### Exercise aim
Would you restate the entries below exactly, keeping every line?

[[ Given records, beginning ]]

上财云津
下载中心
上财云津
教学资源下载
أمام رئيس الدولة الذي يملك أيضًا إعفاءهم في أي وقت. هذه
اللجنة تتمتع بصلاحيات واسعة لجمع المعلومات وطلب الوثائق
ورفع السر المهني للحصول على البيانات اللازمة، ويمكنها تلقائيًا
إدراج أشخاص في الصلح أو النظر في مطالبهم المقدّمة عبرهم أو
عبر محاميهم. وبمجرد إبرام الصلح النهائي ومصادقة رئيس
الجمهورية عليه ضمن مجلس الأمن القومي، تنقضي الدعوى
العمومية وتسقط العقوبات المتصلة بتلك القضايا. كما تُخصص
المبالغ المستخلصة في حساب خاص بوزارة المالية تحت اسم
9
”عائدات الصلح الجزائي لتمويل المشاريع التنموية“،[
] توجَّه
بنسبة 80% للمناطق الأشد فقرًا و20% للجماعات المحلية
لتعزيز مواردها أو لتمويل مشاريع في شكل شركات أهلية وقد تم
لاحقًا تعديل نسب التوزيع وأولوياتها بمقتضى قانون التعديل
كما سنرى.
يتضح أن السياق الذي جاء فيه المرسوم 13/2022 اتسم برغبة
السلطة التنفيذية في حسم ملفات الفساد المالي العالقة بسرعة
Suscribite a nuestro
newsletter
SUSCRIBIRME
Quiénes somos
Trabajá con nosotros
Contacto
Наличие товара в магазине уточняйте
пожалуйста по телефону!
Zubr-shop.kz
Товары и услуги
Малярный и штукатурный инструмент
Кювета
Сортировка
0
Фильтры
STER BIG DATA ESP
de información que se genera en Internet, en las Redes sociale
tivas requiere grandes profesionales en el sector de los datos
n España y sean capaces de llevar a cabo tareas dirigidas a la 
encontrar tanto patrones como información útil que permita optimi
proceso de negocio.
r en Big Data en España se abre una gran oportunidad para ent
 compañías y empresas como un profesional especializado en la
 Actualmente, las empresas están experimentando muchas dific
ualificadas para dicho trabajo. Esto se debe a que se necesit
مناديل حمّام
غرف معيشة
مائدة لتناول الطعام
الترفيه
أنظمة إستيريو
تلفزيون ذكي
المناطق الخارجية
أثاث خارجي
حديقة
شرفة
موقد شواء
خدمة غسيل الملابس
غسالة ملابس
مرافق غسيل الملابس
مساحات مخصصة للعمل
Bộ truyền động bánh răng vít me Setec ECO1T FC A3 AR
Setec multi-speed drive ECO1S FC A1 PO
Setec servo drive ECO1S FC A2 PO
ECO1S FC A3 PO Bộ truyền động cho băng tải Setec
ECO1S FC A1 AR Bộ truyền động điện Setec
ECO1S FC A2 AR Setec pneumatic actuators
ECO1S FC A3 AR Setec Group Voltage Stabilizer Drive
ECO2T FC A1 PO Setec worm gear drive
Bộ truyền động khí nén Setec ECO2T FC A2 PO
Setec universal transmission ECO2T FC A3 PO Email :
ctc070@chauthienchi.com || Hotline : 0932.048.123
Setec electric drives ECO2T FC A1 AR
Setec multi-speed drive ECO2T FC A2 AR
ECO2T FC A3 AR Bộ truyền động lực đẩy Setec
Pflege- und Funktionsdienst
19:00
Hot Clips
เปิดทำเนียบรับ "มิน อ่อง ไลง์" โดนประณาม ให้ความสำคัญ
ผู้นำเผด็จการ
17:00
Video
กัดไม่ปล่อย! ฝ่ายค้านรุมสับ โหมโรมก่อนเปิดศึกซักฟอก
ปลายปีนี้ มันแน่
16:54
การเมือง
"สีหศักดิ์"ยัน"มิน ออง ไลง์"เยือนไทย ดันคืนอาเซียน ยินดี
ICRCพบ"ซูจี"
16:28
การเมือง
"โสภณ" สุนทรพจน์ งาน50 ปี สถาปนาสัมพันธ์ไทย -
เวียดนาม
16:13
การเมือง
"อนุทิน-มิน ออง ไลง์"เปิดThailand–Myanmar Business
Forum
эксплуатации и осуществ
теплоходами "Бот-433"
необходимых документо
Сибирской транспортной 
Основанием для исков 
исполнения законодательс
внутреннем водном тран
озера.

[[ Given records, end ]]

### Task response
上财云津
下载中心
上财云津
教学资源下载
أمام رئيس الدولة الذي يملك أيضًا إعفاءهم في أي وقت. هذه
اللجنة تتمتع بصلاحيات واسعة لجمع المعلومات وطلب الوثائق
ورفع السر المهني للحصول على البيانات اللازمة، ويمكنها تلقائيًا
إدراج أشخاص في الصلح أو النظر في مطالبهم المقدّمة عبرهم أو
عبر محاميهم. وبمجرد إبرام الصلح النهائي ومصادقة رئيس
الجمهورية عليه ضمن مجلس الأمن القومي، تنقضي الدعوى
العمومية وتسقط العقوبات المتصلة بتلك القضايا. كما تُخصص
المبالغ المستخلصة في حساب خاص بوزارة المالية تحت اسم
9
”عائدات الصلح الجزائي لتمويل المشاريع التنموية“،[
] توجَّه
بنسبة 80% للمناطق الأشد فقرًا و20% للجماعات المحلية
لتعزيز مواردها أو لتمويل مشاريع في شكل شركات أهلية وقد تم
لاحقًا تعديل نسب التوزيع وأولوياتها بمقتضى قانون التعديل
كما سنرى.
يتضح أن السياق الذي جاء فيه المرسوم 13/2022 اتسم برغبة
السلطة التنفيذية في حسم ملفات الفساد المالي العالقة بسرعة
Suscribite a nuestro
newsletter
SUSCRIBIRME
Quiénes somos
Trabajá con nosotros
Contacto
Наличие товара в магазине уточняйте
пожалуйста по телефону!
Zubr-shop.kz
Товары и услуги
Малярный и штукатурный инструмент
Кювета
Сортировка
0
Фильтры
STER BIG DATA ESP
de información que se genera en Internet, en las Redes sociale
tivas requiere grandes profesionales en el sector de los datos
n España y sean capaces de llevar a cabo tareas dirigidas a la 
encontrar tanto patrones como información útil que permita optimi
proceso de negocio.
r en Big Data en España se abre una gran oportunidad para ent
 compañías y empresas como un profesional especializado en la
 Actualmente, las empresas están experimentando muchas dific
ualificadas para dicho trabajo. Esto se debe a que se necesit
مناديل حمّام
غرف معيشة
مائدة لتناول الطعام
الترفيه
أنظمة إستيريو
تلفزيون ذكي
المناطق الخارجية
أثاث خارجي
حديقة
شرفة
موقد شواء
خدمة غسيل الملابس
غسالة ملابس
مرافق غسيل الملابس
مساحات مخصصة للعمل
Bộ truyền động bánh răng vít me Setec ECO1T FC A3 AR
Setec multi-speed drive ECO1S FC A1 PO
Setec servo drive ECO1S FC A2 PO
ECO1S FC A3 PO Bộ truyền động cho băng tải Setec
ECO1S FC A1 AR Bộ truyền động điện Setec
ECO1S FC A2 AR Setec pneumatic actuators
ECO1S FC A3 AR Setec Group Voltage Stabilizer Drive
ECO2T FC A1 PO Setec worm gear drive
Bộ truyền động khí nén Setec ECO2T FC A2 PO
Setec universal transmission ECO2T FC A3 PO Email :
ctc070@chauthienchi.com || Hotline : 0932.048.123
Setec electric drives ECO2T FC A1 AR
Setec multi-speed drive ECO2T FC A2 AR
ECO2T FC A3 AR Bộ truyền động lực đẩy Setec
Pflege- und Funktionsdienst
19:00
Hot Clips
เปิดทำเนียบรับ "มิน อ่อง ไลง์" โดนประณาม ให้ความสำคัญ
ผู้นำเผด็จการ
17:00
Video
กัดไม่ปล่อย! ฝ่ายค้านรุมสับ โหมโรมก่อนเปิดศึกซักฟอก
ปลายปีนี้ มันแน่
16:54
การเมือง
"สีหศักดิ์"ยัน"มิน ออง ไลง์"เยือนไทย ดันคืนอาเซียน ยินดี
ICRCพบ"ซูจี"
16:28
การเมือง
"โสภณ" สุนทรพจน์ งาน50 ปี สถาปนาสัมพันธ์ไทย -
เวียดนาม
16:13
การเมือง
"อนุทิน-มิน ออง ไลง์"เปิดThailand–Myanmar Business
Forum
эксплуатации и осуществ
теплоходами "Бот-433"
необходимых документо
Сибирской транспортной 
Основанием для исков 
исполнения законодательс
внутреннем водном тран
озера.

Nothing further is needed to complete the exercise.